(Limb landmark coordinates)
━━━━━━━━━━

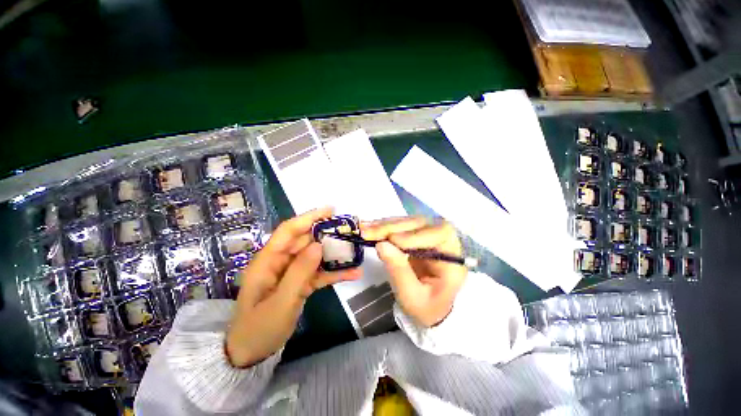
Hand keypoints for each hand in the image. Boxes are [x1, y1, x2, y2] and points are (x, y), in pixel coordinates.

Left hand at [226, 207, 360, 367]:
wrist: (250, 356)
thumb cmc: (258, 330)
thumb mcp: (280, 303)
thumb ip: (299, 272)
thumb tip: (319, 245)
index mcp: (268, 260)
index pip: (289, 230)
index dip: (309, 217)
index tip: (330, 210)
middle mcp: (280, 262)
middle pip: (305, 241)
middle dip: (327, 234)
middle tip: (349, 230)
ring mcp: (290, 273)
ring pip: (315, 256)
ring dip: (334, 253)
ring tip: (354, 249)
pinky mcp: (299, 284)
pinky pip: (318, 273)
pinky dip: (334, 272)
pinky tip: (352, 273)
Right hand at [361, 217, 466, 326]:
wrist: (428, 308)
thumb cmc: (425, 308)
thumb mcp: (412, 297)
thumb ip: (399, 271)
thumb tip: (381, 244)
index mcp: (453, 259)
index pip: (440, 235)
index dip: (416, 235)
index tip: (392, 240)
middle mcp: (444, 242)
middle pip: (422, 223)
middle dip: (394, 227)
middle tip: (370, 231)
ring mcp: (429, 236)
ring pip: (409, 221)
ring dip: (386, 224)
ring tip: (365, 228)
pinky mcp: (417, 236)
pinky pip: (401, 226)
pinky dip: (385, 227)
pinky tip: (370, 227)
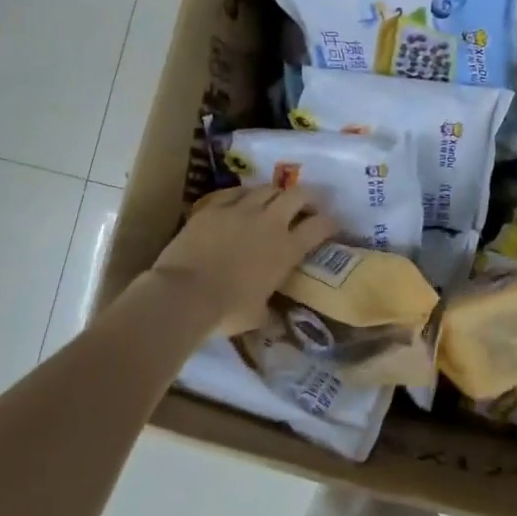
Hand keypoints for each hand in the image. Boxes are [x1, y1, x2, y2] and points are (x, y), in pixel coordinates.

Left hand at [144, 187, 338, 331]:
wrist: (184, 294)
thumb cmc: (226, 310)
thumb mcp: (257, 317)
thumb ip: (271, 316)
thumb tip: (279, 327)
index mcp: (287, 250)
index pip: (319, 226)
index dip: (330, 223)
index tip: (332, 225)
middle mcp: (269, 223)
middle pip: (297, 195)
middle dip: (308, 196)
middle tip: (308, 205)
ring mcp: (240, 211)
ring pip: (267, 188)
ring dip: (276, 193)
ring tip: (275, 201)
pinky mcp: (213, 207)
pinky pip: (234, 192)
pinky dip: (244, 194)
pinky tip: (243, 199)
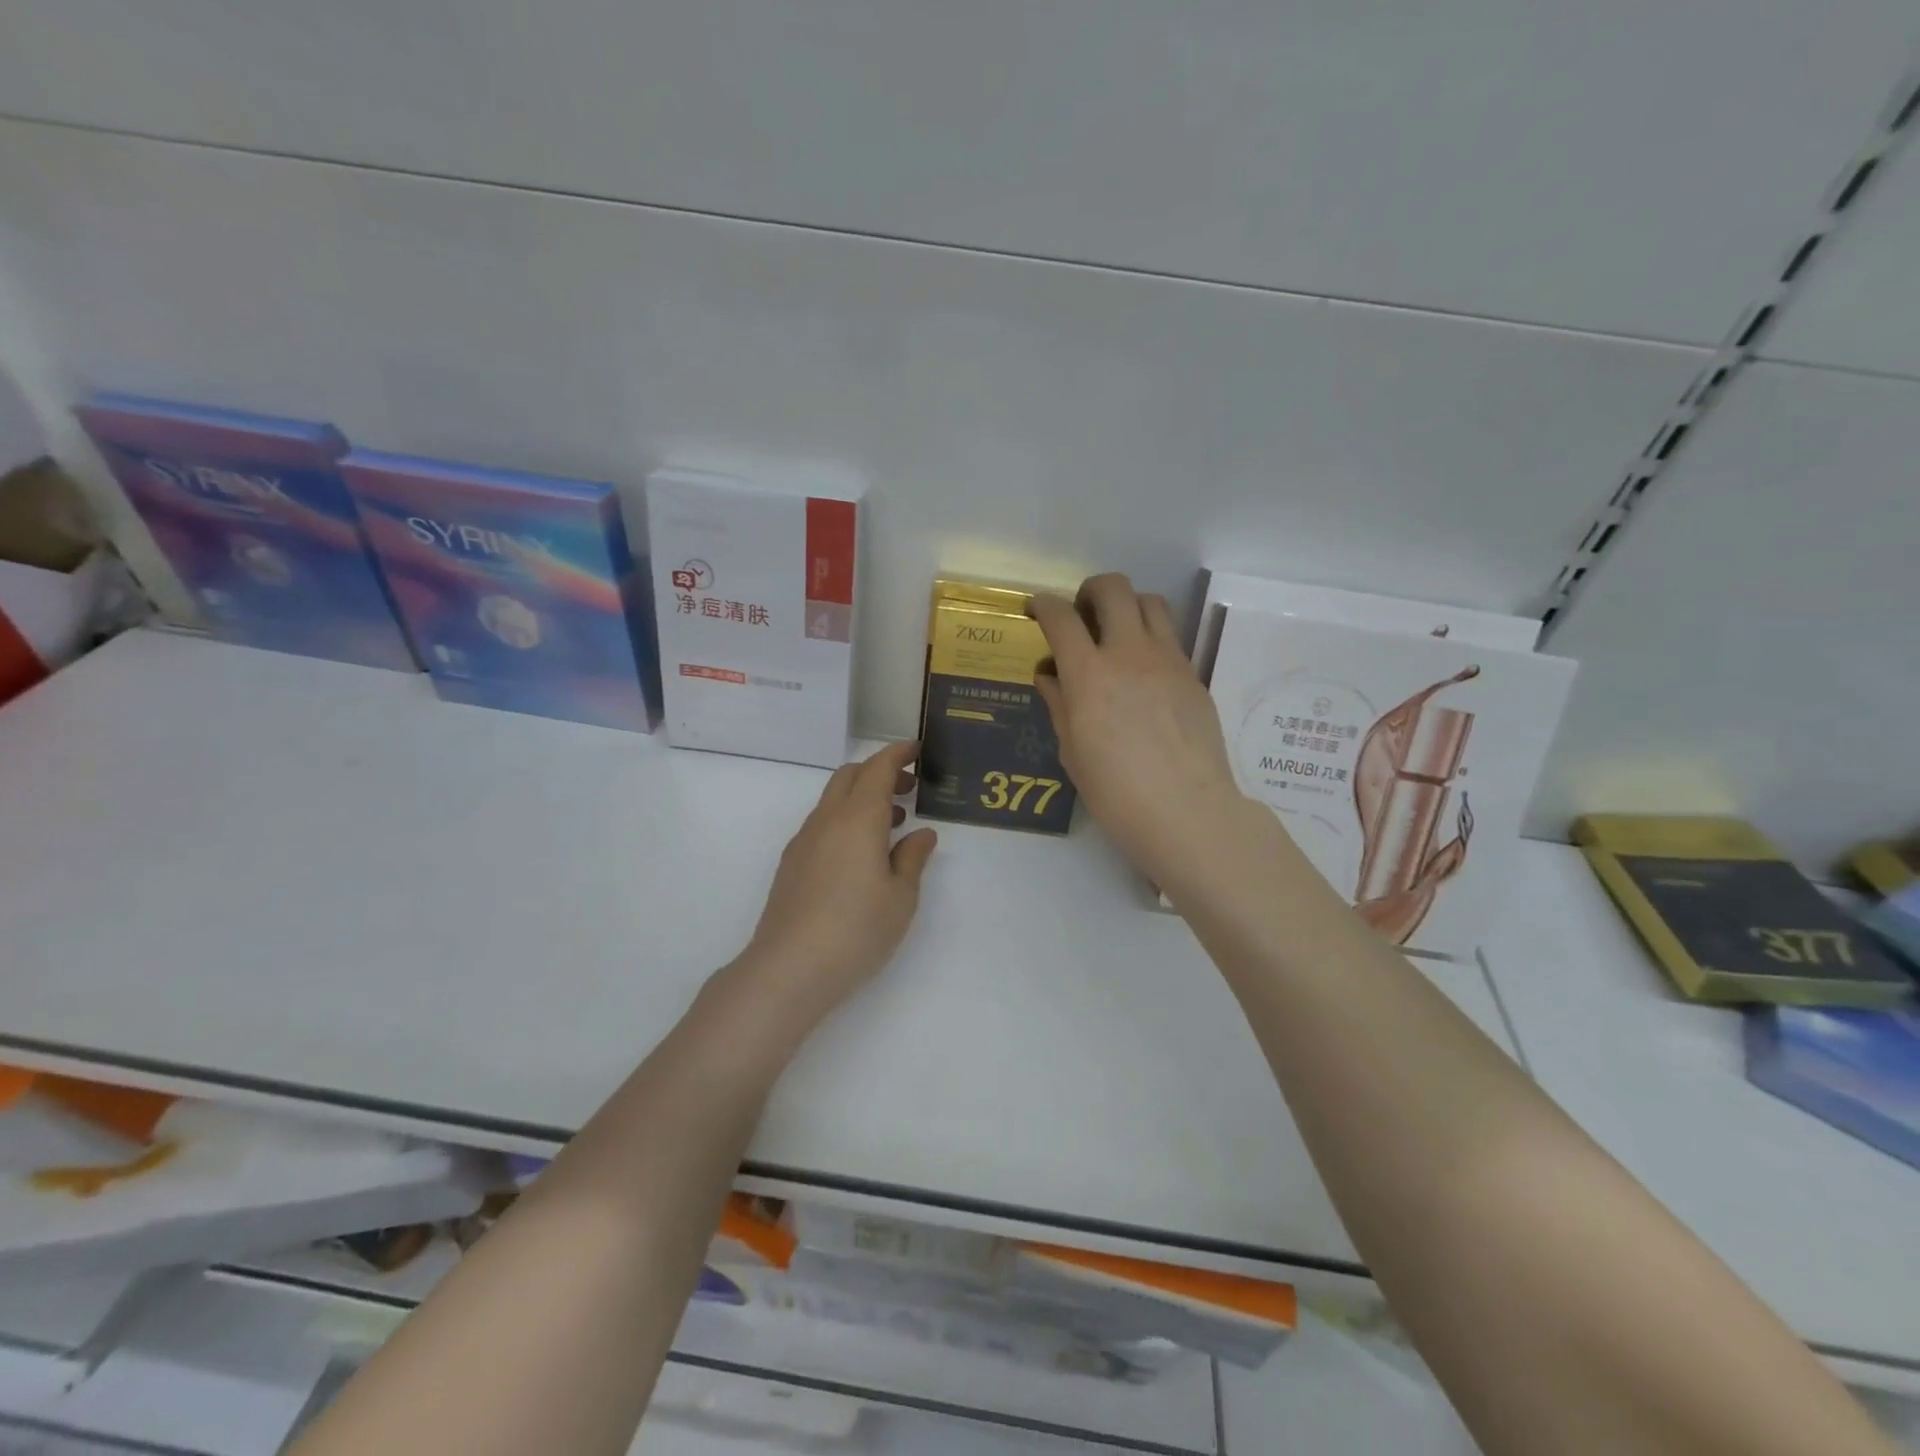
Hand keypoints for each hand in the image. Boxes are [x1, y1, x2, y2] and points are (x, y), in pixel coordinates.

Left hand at [735, 740, 938, 1026]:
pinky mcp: (792, 864)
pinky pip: (822, 824)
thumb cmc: (856, 929)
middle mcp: (826, 820)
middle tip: (908, 787)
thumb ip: (912, 858)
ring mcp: (804, 841)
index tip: (917, 750)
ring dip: (862, 797)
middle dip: (879, 771)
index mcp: (857, 819)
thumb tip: (921, 834)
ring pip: (833, 800)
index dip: (898, 754)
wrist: (789, 968)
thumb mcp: (901, 897)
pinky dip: (845, 820)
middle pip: (850, 776)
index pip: (877, 768)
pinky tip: (860, 854)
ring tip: (892, 823)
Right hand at [1031, 574, 1248, 881]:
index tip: (1038, 609)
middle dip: (1090, 591)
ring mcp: (1168, 660)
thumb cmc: (1116, 792)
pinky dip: (1150, 639)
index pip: (1061, 617)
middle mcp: (1130, 654)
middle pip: (1114, 588)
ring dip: (1127, 607)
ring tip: (1117, 635)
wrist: (1186, 811)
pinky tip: (1143, 674)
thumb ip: (1060, 705)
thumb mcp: (1073, 752)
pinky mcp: (1193, 675)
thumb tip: (1050, 676)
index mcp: (1089, 674)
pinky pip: (1170, 638)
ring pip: (1150, 602)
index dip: (1044, 605)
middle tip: (1082, 615)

━━━━━━━━━━

## PROMPT
Leave the pictures out and output the rest of the data word for word.

## ANSWER TO THIS EXERCISE
Hand keypoints for each hand in the image. Boxes are [x1, y1, x2, y2] and points are (x, y), in pixel coordinates.

Left hand at [226, 207, 360, 367]:
wrist: (250, 356)
thumb cmc: (258, 330)
thumb mcp: (280, 303)
thumb ip: (299, 272)
thumb tip: (319, 245)
index mcp: (268, 260)
index pip: (289, 230)
index dip: (309, 217)
index tip: (330, 210)
middle mcp: (280, 262)
middle pip: (305, 241)
middle dip: (327, 234)
middle tip: (349, 230)
ring mcp: (290, 273)
ring pip: (315, 256)
ring dip: (334, 253)
ring tip: (354, 249)
pinky mcp: (299, 284)
pinky pip: (318, 273)
pinky dip: (334, 272)
pinky tip: (352, 273)
Right hand at [361, 217, 466, 326]:
wrist: (428, 308)
thumb cmc: (425, 308)
thumb mcp: (412, 297)
thumb ip: (399, 271)
thumb tip: (381, 244)
index mcp: (453, 259)
index pip: (440, 235)
index dip: (416, 235)
index tip: (392, 240)
middle mcp: (444, 242)
middle pip: (422, 223)
middle dip: (394, 227)
middle tip: (370, 231)
ring mcp: (429, 236)
ring pip: (409, 221)
ring dip: (386, 224)
ring tip: (365, 228)
pinky mcp: (417, 236)
pinky pip: (401, 226)
pinky dip: (385, 227)
pinky tip: (370, 227)
Hand keypoints for each hand in the image. Boxes are [x1, y1, x2, y2] and points are (x, y), in pixel coordinates.

Left hand at [144, 187, 338, 331]:
wrist: (184, 294)
thumb cmc: (226, 310)
thumb mcp: (257, 317)
thumb ip: (271, 316)
thumb tip: (279, 327)
index mcp: (287, 250)
index pip: (319, 226)
index dip: (330, 223)
index tip: (332, 225)
middle mcp: (269, 223)
middle pip: (297, 195)
middle dip: (308, 196)
middle tip: (308, 205)
ring mcp: (240, 211)
ring pip: (267, 188)
ring dip: (276, 193)
ring tip: (275, 201)
pinky mcp: (213, 207)
pinky pip: (234, 192)
pinky dip: (244, 194)
pinky tip: (243, 199)
Hand keypoints for each hand in the image. Boxes are [x1, y1, x2, y2] and points are (x, y), in pixel coordinates.

Left hand at [735, 740, 938, 1026]:
pinky mcp: (792, 864)
pinky pip: (822, 824)
thumb cmc: (856, 929)
middle mcp: (826, 820)
middle tip: (908, 787)
thumb ip: (912, 858)
ring mcp: (804, 841)
index tip: (917, 750)
ring dip: (862, 797)
middle dip: (879, 771)
index mcp: (857, 819)
thumb tip: (921, 834)
ring pip: (833, 800)
index dip: (898, 754)
wrist: (789, 968)
thumb mcp: (901, 897)
pinky dip: (845, 820)
middle pip: (850, 776)
index pip: (877, 768)
pinky tip: (860, 854)
ring tip: (892, 823)
Right hand at [1031, 574, 1248, 881]:
index tip: (1038, 609)
middle dip: (1090, 591)
ring mcp: (1168, 660)
thumb cmc: (1116, 792)
pinky dip: (1150, 639)
index pip: (1061, 617)
middle mcp: (1130, 654)
middle pip: (1114, 588)
ring dip: (1127, 607)
ring tip: (1117, 635)
wrist: (1186, 811)
pinky tip: (1143, 674)
thumb ip: (1060, 705)
thumb mcp: (1073, 752)
pinky mcp: (1193, 675)
thumb tip: (1050, 676)
index mcp: (1089, 674)
pinky pip: (1170, 638)
ring pip: (1150, 602)
index dip: (1044, 605)
middle tip: (1082, 615)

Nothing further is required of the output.